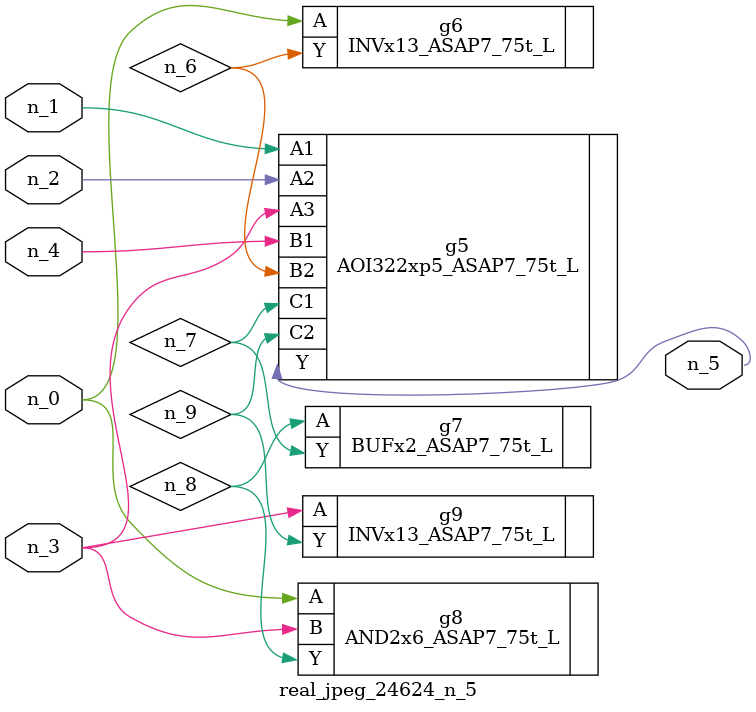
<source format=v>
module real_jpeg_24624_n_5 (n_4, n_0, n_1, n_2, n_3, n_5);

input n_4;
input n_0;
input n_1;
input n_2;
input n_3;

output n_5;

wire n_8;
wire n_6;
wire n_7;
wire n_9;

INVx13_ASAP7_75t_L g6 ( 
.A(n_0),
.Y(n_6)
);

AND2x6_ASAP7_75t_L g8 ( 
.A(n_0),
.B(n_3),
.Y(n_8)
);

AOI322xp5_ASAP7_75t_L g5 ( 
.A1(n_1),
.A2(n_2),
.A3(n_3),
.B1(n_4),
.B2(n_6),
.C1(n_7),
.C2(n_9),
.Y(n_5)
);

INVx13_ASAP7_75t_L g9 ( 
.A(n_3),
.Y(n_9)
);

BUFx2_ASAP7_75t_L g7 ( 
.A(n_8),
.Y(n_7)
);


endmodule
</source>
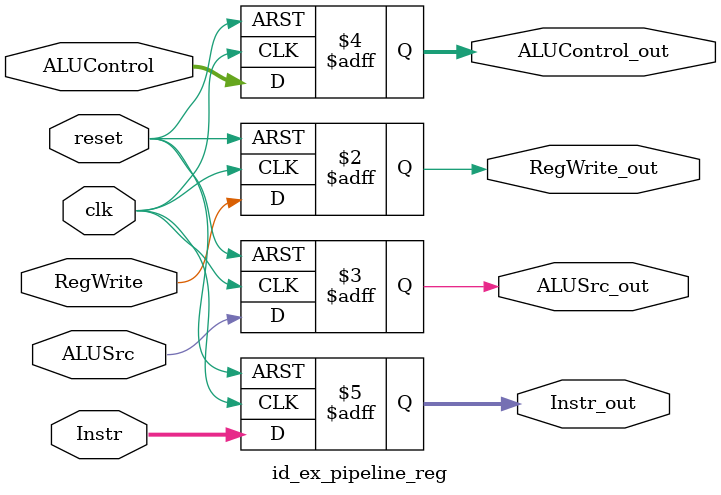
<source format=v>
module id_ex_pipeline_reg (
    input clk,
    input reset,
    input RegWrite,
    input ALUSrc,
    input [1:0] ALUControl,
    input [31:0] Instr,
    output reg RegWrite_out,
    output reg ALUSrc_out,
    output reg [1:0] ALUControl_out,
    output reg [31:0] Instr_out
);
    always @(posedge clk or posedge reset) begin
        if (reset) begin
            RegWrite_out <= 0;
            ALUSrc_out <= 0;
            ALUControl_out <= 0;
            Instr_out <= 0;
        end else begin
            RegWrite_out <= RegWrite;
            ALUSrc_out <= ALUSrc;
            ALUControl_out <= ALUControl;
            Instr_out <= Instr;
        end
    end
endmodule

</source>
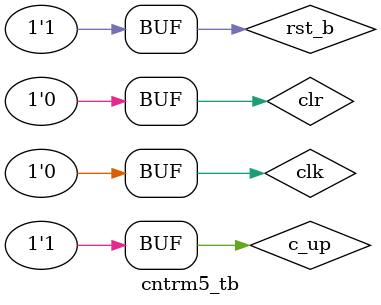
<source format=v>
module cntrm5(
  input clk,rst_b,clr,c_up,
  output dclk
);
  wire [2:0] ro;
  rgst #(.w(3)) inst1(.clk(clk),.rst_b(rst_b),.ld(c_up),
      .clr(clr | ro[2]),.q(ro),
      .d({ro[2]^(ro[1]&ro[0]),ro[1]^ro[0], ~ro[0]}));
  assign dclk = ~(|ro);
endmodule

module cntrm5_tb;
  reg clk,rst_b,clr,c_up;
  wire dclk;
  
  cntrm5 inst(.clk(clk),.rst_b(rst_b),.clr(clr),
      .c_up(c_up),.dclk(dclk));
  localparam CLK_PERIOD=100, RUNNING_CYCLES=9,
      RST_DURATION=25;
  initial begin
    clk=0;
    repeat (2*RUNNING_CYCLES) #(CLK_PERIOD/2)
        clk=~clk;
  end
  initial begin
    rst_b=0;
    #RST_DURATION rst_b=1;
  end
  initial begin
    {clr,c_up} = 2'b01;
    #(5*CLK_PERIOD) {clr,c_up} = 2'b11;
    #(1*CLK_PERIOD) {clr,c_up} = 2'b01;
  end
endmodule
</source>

##########

WORK INSTRUCTION: Drop the images and return the data verbatim.

ANSWER BOX:
<source format=v>
module real_jpeg_24624_n_5 (n_4, n_0, n_1, n_2, n_3, n_5);

input n_4;
input n_0;
input n_1;
input n_2;
input n_3;

output n_5;

wire n_8;
wire n_6;
wire n_7;
wire n_9;

INVx13_ASAP7_75t_L g6 ( 
.A(n_0),
.Y(n_6)
);

AND2x6_ASAP7_75t_L g8 ( 
.A(n_0),
.B(n_3),
.Y(n_8)
);

AOI322xp5_ASAP7_75t_L g5 ( 
.A1(n_1),
.A2(n_2),
.A3(n_3),
.B1(n_4),
.B2(n_6),
.C1(n_7),
.C2(n_9),
.Y(n_5)
);

INVx13_ASAP7_75t_L g9 ( 
.A(n_3),
.Y(n_9)
);

BUFx2_ASAP7_75t_L g7 ( 
.A(n_8),
.Y(n_7)
);


endmodule
</source>
<source format=v>
module id_ex_pipeline_reg (
    input clk,
    input reset,
    input RegWrite,
    input ALUSrc,
    input [1:0] ALUControl,
    input [31:0] Instr,
    output reg RegWrite_out,
    output reg ALUSrc_out,
    output reg [1:0] ALUControl_out,
    output reg [31:0] Instr_out
);
    always @(posedge clk or posedge reset) begin
        if (reset) begin
            RegWrite_out <= 0;
            ALUSrc_out <= 0;
            ALUControl_out <= 0;
            Instr_out <= 0;
        end else begin
            RegWrite_out <= RegWrite;
            ALUSrc_out <= ALUSrc;
            ALUControl_out <= ALUControl;
            Instr_out <= Instr;
        end
    end
endmodule

</source>
<source format=v>
module cntrm5(
  input clk,rst_b,clr,c_up,
  output dclk
);
  wire [2:0] ro;
  rgst #(.w(3)) inst1(.clk(clk),.rst_b(rst_b),.ld(c_up),
      .clr(clr | ro[2]),.q(ro),
      .d({ro[2]^(ro[1]&ro[0]),ro[1]^ro[0], ~ro[0]}));
  assign dclk = ~(|ro);
endmodule

module cntrm5_tb;
  reg clk,rst_b,clr,c_up;
  wire dclk;
  
  cntrm5 inst(.clk(clk),.rst_b(rst_b),.clr(clr),
      .c_up(c_up),.dclk(dclk));
  localparam CLK_PERIOD=100, RUNNING_CYCLES=9,
      RST_DURATION=25;
  initial begin
    clk=0;
    repeat (2*RUNNING_CYCLES) #(CLK_PERIOD/2)
        clk=~clk;
  end
  initial begin
    rst_b=0;
    #RST_DURATION rst_b=1;
  end
  initial begin
    {clr,c_up} = 2'b01;
    #(5*CLK_PERIOD) {clr,c_up} = 2'b11;
    #(1*CLK_PERIOD) {clr,c_up} = 2'b01;
  end
endmodule
</source>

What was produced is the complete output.